EXCERPT>
#####

May 2001

05/30/2001 Wednesday

If you put a positioned layer inside another positioned layer (so that the first is a child of the second), you'd think the boundary of the parent layer would enclose the child layer. But if you add a border to the parent layer, it's dimensions aren't affected by the position of the child. The child can fall outside the border but still be visible. Only when you clip the parent will the child be affected. The upshot of this is that you can't expect the background of a parent layer to extend beneath all of it's children. Which sucks.
15:55 permalink

The Standard: Battle of the Acronyms: MSN vs. AOL. MSN is trying to lure AOL users after AOL raises it's prices. The plot thicks.

#####

WORK ORDER>
Print the portion of the post on nested positioned layers between "05/30/2001 Wednesday" and "children. Which sucks.", inclusive. The records that follow are from a separate source.

RECORD SET>
#####

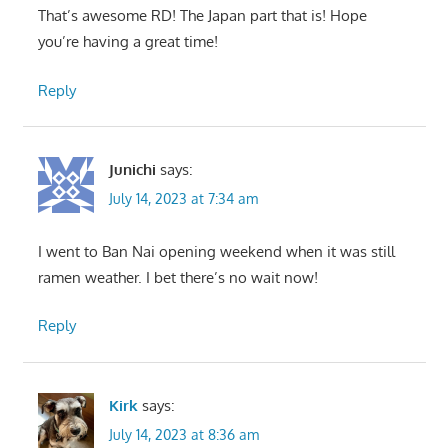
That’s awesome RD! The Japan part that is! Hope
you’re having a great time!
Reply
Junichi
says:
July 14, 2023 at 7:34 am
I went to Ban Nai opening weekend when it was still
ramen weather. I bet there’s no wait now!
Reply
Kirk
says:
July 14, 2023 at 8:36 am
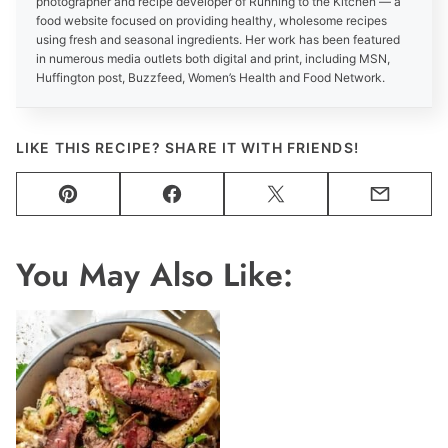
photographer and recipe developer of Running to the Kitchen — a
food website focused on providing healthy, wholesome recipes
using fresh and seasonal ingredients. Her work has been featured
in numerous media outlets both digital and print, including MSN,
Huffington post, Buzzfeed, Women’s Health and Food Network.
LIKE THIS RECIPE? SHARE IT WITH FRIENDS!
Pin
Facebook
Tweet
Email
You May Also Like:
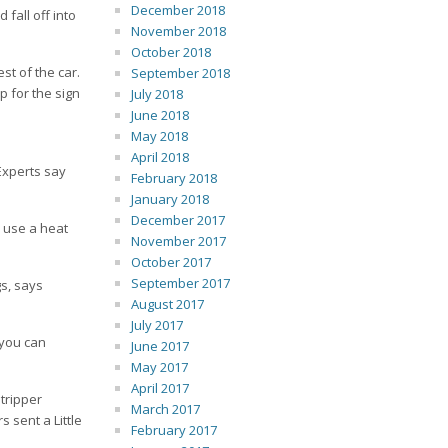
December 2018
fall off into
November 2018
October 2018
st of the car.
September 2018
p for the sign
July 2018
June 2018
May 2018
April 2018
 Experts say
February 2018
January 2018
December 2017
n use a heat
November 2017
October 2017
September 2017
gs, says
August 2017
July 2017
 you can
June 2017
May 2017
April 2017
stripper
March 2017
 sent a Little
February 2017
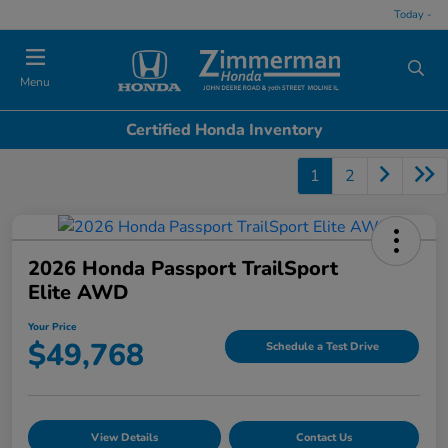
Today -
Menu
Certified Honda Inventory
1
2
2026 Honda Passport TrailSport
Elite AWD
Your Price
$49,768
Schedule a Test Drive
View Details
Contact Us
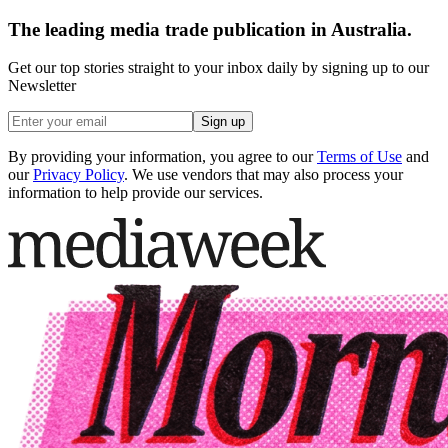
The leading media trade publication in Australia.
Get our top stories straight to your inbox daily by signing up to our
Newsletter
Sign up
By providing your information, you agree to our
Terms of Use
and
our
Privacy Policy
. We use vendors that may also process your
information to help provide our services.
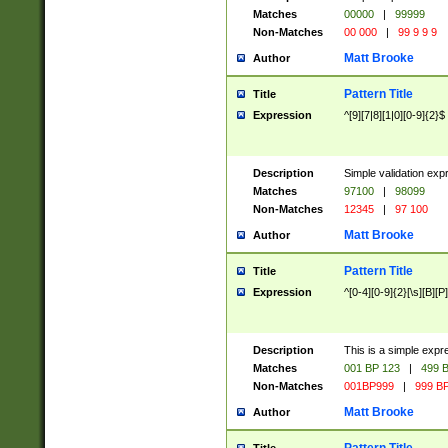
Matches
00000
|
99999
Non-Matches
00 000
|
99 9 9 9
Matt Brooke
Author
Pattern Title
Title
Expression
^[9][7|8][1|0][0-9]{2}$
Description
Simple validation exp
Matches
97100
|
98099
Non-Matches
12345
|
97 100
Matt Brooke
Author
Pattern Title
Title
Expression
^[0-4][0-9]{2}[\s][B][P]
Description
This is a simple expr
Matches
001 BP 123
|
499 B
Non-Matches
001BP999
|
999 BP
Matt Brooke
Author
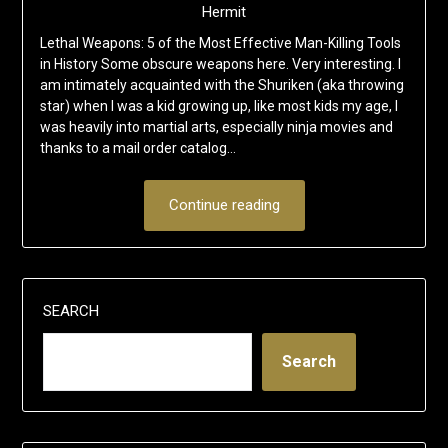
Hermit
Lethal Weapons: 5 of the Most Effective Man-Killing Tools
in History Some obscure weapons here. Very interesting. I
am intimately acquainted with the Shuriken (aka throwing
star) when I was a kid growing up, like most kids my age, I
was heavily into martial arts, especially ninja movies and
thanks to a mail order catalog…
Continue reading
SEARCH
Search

#####

SOLUTION TO THIS EXERCISE>
05/30/2001 Wednesday

If you put a positioned layer inside another positioned layer (so that the first is a child of the second), you'd think the boundary of the parent layer would enclose the child layer. But if you add a border to the parent layer, it's dimensions aren't affected by the position of the child. The child can fall outside the border but still be visible. Only when you clip the parent will the child be affected. The upshot of this is that you can't expect the background of a parent layer to extend beneath all of it's children. Which sucks.